(EXERCISE DETAILS) Needed from the entries below: every line that holds the word "sides".
━━━━━━━━━━━━━━━━━━━━
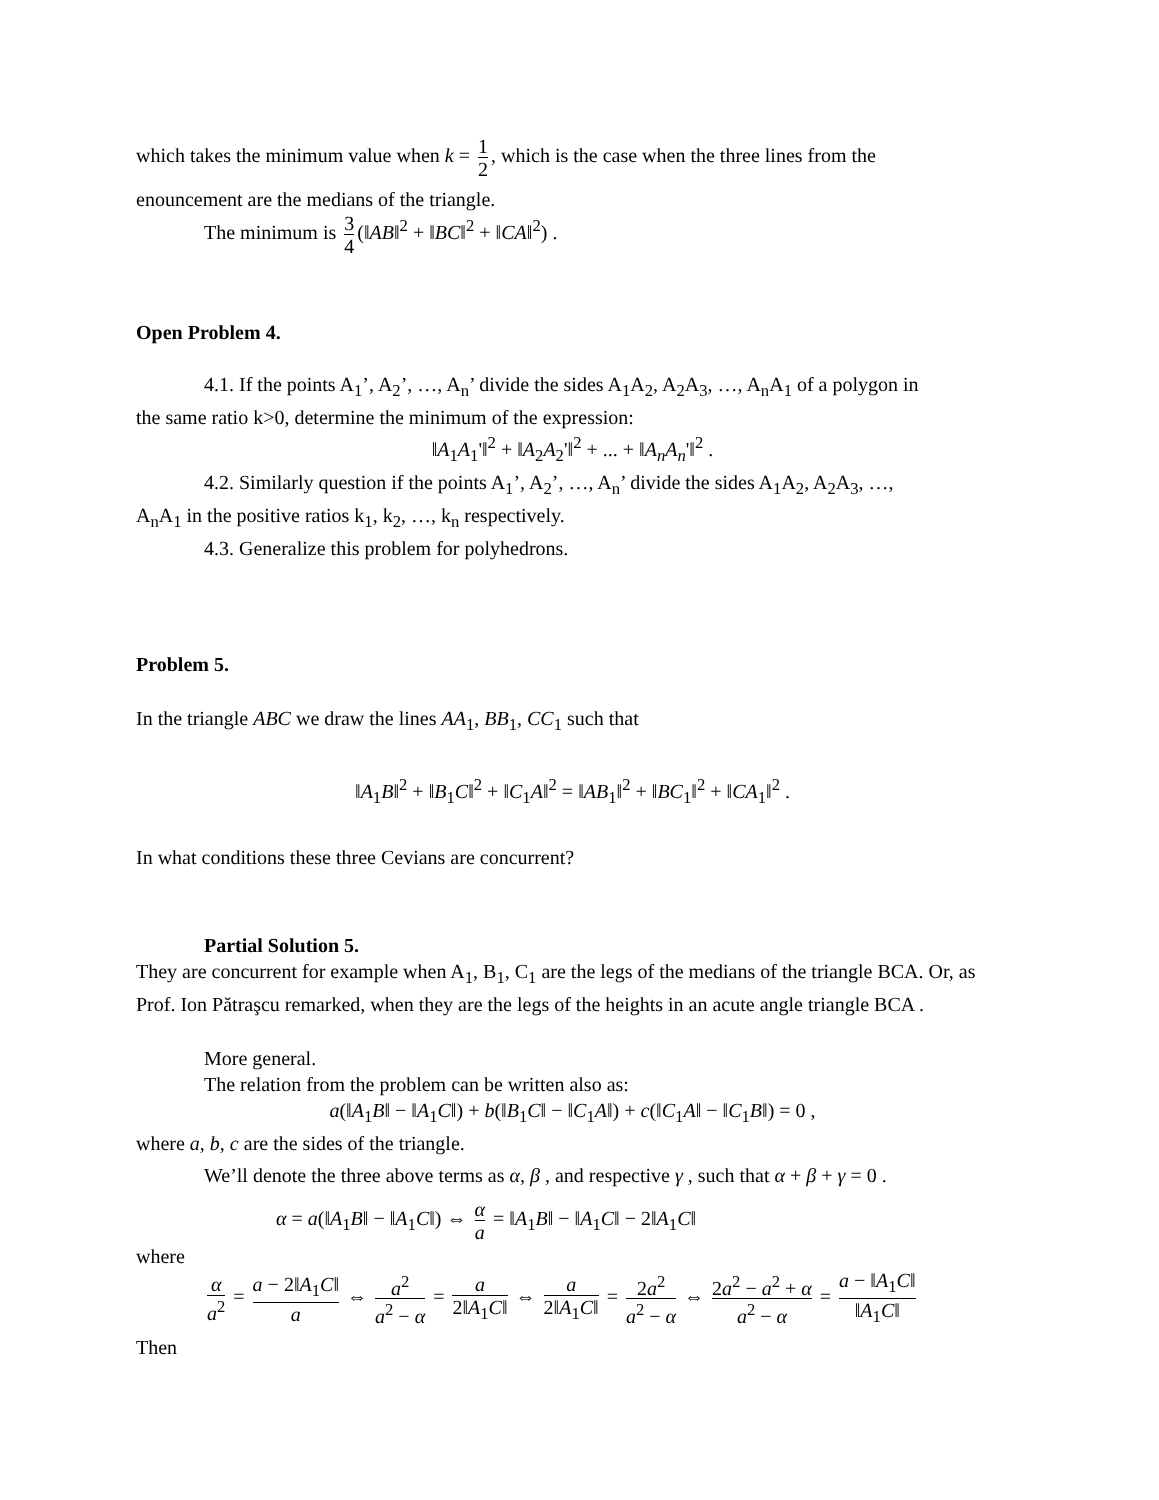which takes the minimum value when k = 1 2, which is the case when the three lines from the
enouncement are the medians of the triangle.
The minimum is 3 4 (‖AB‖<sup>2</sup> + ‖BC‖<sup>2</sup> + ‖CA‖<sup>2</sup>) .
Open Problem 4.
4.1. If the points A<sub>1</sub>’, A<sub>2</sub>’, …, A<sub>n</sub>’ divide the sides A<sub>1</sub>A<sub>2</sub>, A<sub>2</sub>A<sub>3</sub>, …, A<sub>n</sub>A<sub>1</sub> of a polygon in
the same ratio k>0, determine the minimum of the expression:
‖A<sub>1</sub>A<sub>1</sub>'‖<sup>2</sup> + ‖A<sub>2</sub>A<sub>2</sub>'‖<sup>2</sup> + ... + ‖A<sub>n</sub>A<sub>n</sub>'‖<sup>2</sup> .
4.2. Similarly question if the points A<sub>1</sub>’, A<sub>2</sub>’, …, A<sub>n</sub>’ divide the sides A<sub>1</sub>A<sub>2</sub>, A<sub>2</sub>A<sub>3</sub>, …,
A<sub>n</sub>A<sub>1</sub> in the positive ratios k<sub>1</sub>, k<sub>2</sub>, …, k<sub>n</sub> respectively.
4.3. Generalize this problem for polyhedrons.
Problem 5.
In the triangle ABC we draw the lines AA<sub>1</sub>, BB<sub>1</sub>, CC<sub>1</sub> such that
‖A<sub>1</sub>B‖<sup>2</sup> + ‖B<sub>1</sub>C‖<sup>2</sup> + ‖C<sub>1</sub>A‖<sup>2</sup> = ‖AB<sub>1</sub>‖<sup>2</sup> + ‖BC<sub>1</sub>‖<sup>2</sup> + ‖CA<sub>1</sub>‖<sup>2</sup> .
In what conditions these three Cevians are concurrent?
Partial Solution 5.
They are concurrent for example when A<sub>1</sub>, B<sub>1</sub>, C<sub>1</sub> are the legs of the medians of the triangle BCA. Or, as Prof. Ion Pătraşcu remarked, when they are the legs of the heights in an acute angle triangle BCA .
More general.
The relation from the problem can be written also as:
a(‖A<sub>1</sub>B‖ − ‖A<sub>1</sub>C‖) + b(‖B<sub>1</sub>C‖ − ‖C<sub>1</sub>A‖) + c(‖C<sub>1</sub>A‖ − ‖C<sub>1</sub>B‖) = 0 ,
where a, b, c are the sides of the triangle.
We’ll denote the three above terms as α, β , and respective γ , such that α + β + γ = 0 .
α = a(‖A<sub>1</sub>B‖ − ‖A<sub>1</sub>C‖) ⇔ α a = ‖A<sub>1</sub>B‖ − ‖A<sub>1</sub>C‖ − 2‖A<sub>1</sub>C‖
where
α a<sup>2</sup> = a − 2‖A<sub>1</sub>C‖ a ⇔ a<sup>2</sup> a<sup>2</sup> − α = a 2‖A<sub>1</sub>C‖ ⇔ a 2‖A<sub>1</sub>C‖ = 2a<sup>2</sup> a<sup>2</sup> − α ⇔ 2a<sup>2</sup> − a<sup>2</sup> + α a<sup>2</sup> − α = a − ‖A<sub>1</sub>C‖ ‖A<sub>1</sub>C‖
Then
━━━━━━━━━━━━━━━━━━━━
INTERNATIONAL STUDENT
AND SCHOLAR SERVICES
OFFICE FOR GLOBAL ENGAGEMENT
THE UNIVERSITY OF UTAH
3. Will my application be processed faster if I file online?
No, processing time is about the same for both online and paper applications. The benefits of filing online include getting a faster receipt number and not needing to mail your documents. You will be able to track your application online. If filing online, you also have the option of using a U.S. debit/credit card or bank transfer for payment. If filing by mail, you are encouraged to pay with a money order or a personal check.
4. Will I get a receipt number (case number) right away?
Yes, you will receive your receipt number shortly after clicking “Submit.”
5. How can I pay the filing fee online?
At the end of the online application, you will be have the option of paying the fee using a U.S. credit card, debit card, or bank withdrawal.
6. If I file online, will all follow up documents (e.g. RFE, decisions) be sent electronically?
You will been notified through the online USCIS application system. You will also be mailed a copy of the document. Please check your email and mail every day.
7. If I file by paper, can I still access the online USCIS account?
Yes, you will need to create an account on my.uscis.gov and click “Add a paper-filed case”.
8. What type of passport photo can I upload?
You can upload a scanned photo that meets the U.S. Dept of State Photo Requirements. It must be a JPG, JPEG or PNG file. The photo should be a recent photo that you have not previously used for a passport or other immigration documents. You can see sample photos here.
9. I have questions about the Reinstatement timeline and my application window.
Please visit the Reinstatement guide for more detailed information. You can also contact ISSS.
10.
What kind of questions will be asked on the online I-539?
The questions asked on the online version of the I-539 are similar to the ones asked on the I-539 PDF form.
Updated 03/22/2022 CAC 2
━━━━━━━━━━━━━━━━━━━━
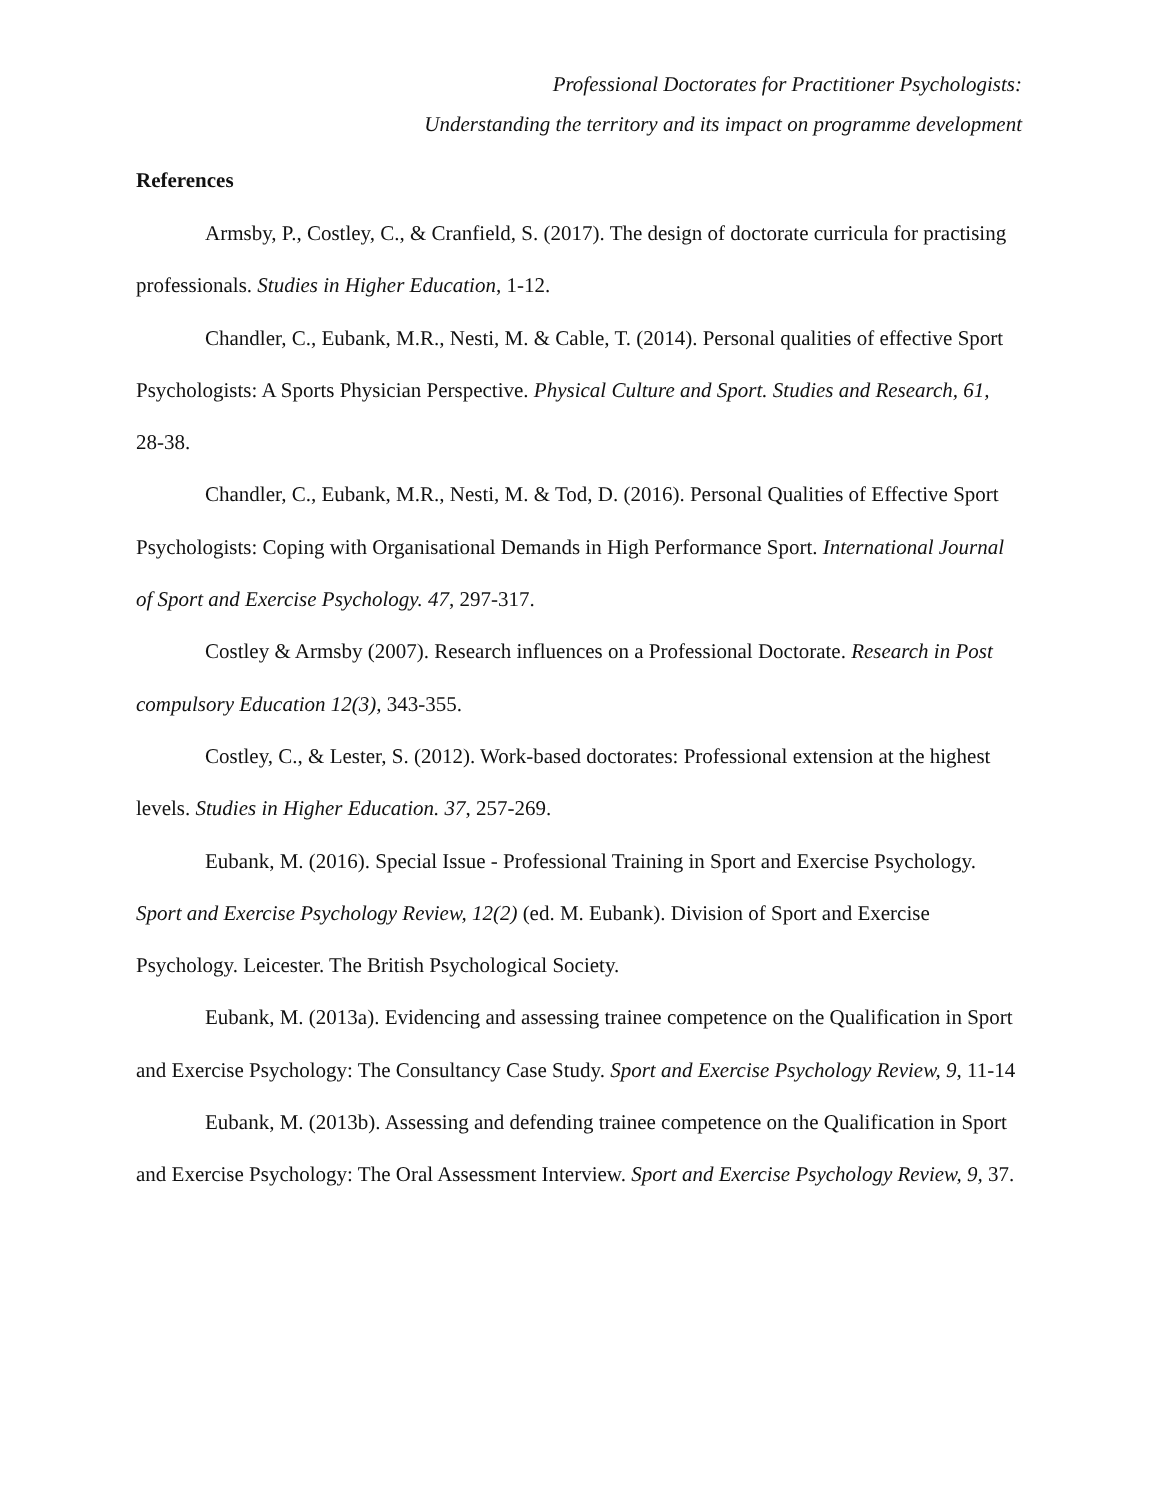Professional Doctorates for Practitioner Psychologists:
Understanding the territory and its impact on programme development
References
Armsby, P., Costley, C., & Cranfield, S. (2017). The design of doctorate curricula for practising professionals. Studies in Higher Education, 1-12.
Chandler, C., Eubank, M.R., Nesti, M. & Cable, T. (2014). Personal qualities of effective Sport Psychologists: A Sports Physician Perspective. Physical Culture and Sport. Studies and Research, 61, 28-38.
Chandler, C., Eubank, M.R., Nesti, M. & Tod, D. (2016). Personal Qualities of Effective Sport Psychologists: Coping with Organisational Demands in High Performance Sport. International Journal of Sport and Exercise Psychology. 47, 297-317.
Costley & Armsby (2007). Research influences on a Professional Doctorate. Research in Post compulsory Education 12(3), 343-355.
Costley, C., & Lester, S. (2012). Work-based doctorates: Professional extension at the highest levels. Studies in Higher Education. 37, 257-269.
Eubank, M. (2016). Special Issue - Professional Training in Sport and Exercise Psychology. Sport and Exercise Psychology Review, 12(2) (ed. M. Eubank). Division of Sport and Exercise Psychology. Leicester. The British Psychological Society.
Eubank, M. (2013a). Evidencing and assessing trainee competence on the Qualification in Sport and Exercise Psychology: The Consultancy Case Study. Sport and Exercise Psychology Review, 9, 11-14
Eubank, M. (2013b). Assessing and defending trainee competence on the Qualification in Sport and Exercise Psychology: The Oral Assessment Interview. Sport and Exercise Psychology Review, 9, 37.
━━━━━━━━━━━━━━━━━━━━
(RESULT FOR THIS EXERCISE)
4.1. If the points A<sub>1</sub>’, A<sub>2</sub>’, …, A<sub>n</sub>’ divide the sides A<sub>1</sub>A<sub>2</sub>, A<sub>2</sub>A<sub>3</sub>, …, A<sub>n</sub>A<sub>1</sub> of a polygon in
4.2. Similarly question if the points A<sub>1</sub>’, A<sub>2</sub>’, …, A<sub>n</sub>’ divide the sides A<sub>1</sub>A<sub>2</sub>, A<sub>2</sub>A<sub>3</sub>, …,
where a, b, c are the sides of the triangle.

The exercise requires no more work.